**EXERCISE AIM**: Print all the records exactly, please.

[SUPPLIED RECORDS — start]

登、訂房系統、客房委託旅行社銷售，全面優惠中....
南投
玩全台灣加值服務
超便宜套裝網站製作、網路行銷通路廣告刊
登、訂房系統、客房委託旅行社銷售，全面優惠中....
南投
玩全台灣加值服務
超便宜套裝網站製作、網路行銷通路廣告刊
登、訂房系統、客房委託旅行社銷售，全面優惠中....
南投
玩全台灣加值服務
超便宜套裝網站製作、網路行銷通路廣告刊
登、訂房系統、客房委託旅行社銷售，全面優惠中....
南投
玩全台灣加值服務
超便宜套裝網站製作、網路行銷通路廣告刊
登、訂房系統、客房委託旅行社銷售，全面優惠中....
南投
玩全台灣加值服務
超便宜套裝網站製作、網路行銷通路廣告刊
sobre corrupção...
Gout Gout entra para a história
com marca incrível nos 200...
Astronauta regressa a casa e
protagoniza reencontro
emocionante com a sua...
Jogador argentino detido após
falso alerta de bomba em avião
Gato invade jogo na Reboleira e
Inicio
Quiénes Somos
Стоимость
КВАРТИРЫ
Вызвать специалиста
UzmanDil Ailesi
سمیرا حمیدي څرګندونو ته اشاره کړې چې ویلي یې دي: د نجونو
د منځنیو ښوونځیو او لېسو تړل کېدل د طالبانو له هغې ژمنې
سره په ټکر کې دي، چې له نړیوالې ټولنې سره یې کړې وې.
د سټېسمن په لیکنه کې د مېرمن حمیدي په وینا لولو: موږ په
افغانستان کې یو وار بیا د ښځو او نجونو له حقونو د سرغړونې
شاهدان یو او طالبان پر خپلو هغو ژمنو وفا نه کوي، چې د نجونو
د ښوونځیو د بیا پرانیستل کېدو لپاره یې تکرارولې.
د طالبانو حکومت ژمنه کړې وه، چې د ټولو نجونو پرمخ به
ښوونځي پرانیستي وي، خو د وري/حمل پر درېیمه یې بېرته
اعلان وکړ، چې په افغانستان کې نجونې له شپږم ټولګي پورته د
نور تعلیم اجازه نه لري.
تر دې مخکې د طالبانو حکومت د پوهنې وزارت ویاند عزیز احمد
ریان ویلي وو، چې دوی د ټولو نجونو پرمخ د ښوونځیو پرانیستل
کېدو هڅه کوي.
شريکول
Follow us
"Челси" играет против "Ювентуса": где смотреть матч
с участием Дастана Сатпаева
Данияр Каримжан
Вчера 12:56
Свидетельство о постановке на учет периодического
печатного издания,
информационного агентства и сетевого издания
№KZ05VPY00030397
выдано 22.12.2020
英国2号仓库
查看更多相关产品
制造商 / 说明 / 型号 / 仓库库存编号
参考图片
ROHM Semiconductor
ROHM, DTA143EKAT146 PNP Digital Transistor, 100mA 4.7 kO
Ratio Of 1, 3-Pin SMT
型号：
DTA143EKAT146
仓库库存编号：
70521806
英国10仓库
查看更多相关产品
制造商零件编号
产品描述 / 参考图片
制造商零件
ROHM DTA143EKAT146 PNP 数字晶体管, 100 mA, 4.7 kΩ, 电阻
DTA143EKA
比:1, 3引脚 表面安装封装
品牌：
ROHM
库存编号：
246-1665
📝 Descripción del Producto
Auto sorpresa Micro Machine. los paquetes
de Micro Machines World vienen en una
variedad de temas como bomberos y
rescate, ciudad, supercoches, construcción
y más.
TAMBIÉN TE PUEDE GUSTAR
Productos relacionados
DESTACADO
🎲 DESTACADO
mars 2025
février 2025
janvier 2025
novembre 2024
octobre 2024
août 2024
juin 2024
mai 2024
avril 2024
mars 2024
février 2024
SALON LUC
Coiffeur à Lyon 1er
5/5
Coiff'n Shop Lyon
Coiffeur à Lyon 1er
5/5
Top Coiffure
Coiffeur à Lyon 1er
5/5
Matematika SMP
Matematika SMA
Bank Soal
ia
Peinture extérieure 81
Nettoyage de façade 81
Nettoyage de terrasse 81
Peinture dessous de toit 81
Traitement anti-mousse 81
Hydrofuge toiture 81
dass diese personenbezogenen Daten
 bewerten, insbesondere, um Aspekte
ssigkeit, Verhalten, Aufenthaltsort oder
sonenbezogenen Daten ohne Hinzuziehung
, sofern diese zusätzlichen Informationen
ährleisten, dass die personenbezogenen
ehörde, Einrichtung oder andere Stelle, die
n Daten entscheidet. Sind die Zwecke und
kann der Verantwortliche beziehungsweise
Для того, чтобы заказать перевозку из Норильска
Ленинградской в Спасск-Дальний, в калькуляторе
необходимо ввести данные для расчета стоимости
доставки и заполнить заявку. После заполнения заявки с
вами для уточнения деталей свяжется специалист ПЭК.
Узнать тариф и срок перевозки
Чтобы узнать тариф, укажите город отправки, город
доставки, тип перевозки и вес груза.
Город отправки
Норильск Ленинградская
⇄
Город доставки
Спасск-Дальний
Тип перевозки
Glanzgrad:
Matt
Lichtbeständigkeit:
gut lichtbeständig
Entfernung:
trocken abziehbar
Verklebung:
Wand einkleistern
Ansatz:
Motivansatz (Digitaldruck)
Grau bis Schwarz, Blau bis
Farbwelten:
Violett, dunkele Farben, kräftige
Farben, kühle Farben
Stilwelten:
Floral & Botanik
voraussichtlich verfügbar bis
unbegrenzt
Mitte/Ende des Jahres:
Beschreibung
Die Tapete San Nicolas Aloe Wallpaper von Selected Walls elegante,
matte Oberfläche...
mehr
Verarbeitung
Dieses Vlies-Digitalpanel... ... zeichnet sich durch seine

[SUPPLIED RECORDS — finish]

**EXERCISE ANSWER**:
登、訂房系統、客房委託旅行社銷售，全面優惠中....
南投
玩全台灣加值服務
超便宜套裝網站製作、網路行銷通路廣告刊
登、訂房系統、客房委託旅行社銷售，全面優惠中....
南投
玩全台灣加值服務
超便宜套裝網站製作、網路行銷通路廣告刊
登、訂房系統、客房委託旅行社銷售，全面優惠中....
南投
玩全台灣加值服務
超便宜套裝網站製作、網路行銷通路廣告刊
登、訂房系統、客房委託旅行社銷售，全面優惠中....
南投
玩全台灣加值服務
超便宜套裝網站製作、網路行銷通路廣告刊
登、訂房系統、客房委託旅行社銷售，全面優惠中....
南投
玩全台灣加值服務
超便宜套裝網站製作、網路行銷通路廣告刊
sobre corrupção...
Gout Gout entra para a história
com marca incrível nos 200...
Astronauta regressa a casa e
protagoniza reencontro
emocionante com a sua...
Jogador argentino detido após
falso alerta de bomba em avião
Gato invade jogo na Reboleira e
Inicio
Quiénes Somos
Стоимость
КВАРТИРЫ
Вызвать специалиста
UzmanDil Ailesi
سمیرا حمیدي څرګندونو ته اشاره کړې چې ویلي یې دي: د نجونو
د منځنیو ښوونځیو او لېسو تړل کېدل د طالبانو له هغې ژمنې
سره په ټکر کې دي، چې له نړیوالې ټولنې سره یې کړې وې.
د سټېسمن په لیکنه کې د مېرمن حمیدي په وینا لولو: موږ په
افغانستان کې یو وار بیا د ښځو او نجونو له حقونو د سرغړونې
شاهدان یو او طالبان پر خپلو هغو ژمنو وفا نه کوي، چې د نجونو
د ښوونځیو د بیا پرانیستل کېدو لپاره یې تکرارولې.
د طالبانو حکومت ژمنه کړې وه، چې د ټولو نجونو پرمخ به
ښوونځي پرانیستي وي، خو د وري/حمل پر درېیمه یې بېرته
اعلان وکړ، چې په افغانستان کې نجونې له شپږم ټولګي پورته د
نور تعلیم اجازه نه لري.
تر دې مخکې د طالبانو حکومت د پوهنې وزارت ویاند عزیز احمد
ریان ویلي وو، چې دوی د ټولو نجونو پرمخ د ښوونځیو پرانیستل
کېدو هڅه کوي.
شريکول
Follow us
"Челси" играет против "Ювентуса": где смотреть матч
с участием Дастана Сатпаева
Данияр Каримжан
Вчера 12:56
Свидетельство о постановке на учет периодического
печатного издания,
информационного агентства и сетевого издания
№KZ05VPY00030397
выдано 22.12.2020
英国2号仓库
查看更多相关产品
制造商 / 说明 / 型号 / 仓库库存编号
参考图片
ROHM Semiconductor
ROHM, DTA143EKAT146 PNP Digital Transistor, 100mA 4.7 kO
Ratio Of 1, 3-Pin SMT
型号：
DTA143EKAT146
仓库库存编号：
70521806
英国10仓库
查看更多相关产品
制造商零件编号
产品描述 / 参考图片
制造商零件
ROHM DTA143EKAT146 PNP 数字晶体管, 100 mA, 4.7 kΩ, 电阻
DTA143EKA
比:1, 3引脚 表面安装封装
品牌：
ROHM
库存编号：
246-1665
📝 Descripción del Producto
Auto sorpresa Micro Machine. los paquetes
de Micro Machines World vienen en una
variedad de temas como bomberos y
rescate, ciudad, supercoches, construcción
y más.
TAMBIÉN TE PUEDE GUSTAR
Productos relacionados
DESTACADO
🎲 DESTACADO
mars 2025
février 2025
janvier 2025
novembre 2024
octobre 2024
août 2024
juin 2024
mai 2024
avril 2024
mars 2024
février 2024
SALON LUC
Coiffeur à Lyon 1er
5/5
Coiff'n Shop Lyon
Coiffeur à Lyon 1er
5/5
Top Coiffure
Coiffeur à Lyon 1er
5/5
Matematika SMP
Matematika SMA
Bank Soal
ia
Peinture extérieure 81
Nettoyage de façade 81
Nettoyage de terrasse 81
Peinture dessous de toit 81
Traitement anti-mousse 81
Hydrofuge toiture 81
dass diese personenbezogenen Daten
 bewerten, insbesondere, um Aspekte
ssigkeit, Verhalten, Aufenthaltsort oder
sonenbezogenen Daten ohne Hinzuziehung
, sofern diese zusätzlichen Informationen
ährleisten, dass die personenbezogenen
ehörde, Einrichtung oder andere Stelle, die
n Daten entscheidet. Sind die Zwecke und
kann der Verantwortliche beziehungsweise
Для того, чтобы заказать перевозку из Норильска
Ленинградской в Спасск-Дальний, в калькуляторе
необходимо ввести данные для расчета стоимости
доставки и заполнить заявку. После заполнения заявки с
вами для уточнения деталей свяжется специалист ПЭК.
Узнать тариф и срок перевозки
Чтобы узнать тариф, укажите город отправки, город
доставки, тип перевозки и вес груза.
Город отправки
Норильск Ленинградская
⇄
Город доставки
Спасск-Дальний
Тип перевозки
Glanzgrad:
Matt
Lichtbeständigkeit:
gut lichtbeständig
Entfernung:
trocken abziehbar
Verklebung:
Wand einkleistern
Ansatz:
Motivansatz (Digitaldruck)
Grau bis Schwarz, Blau bis
Farbwelten:
Violett, dunkele Farben, kräftige
Farben, kühle Farben
Stilwelten:
Floral & Botanik
voraussichtlich verfügbar bis
unbegrenzt
Mitte/Ende des Jahres:
Beschreibung
Die Tapete San Nicolas Aloe Wallpaper von Selected Walls elegante,
matte Oberfläche...
mehr
Verarbeitung
Dieses Vlies-Digitalpanel... ... zeichnet sich durch seine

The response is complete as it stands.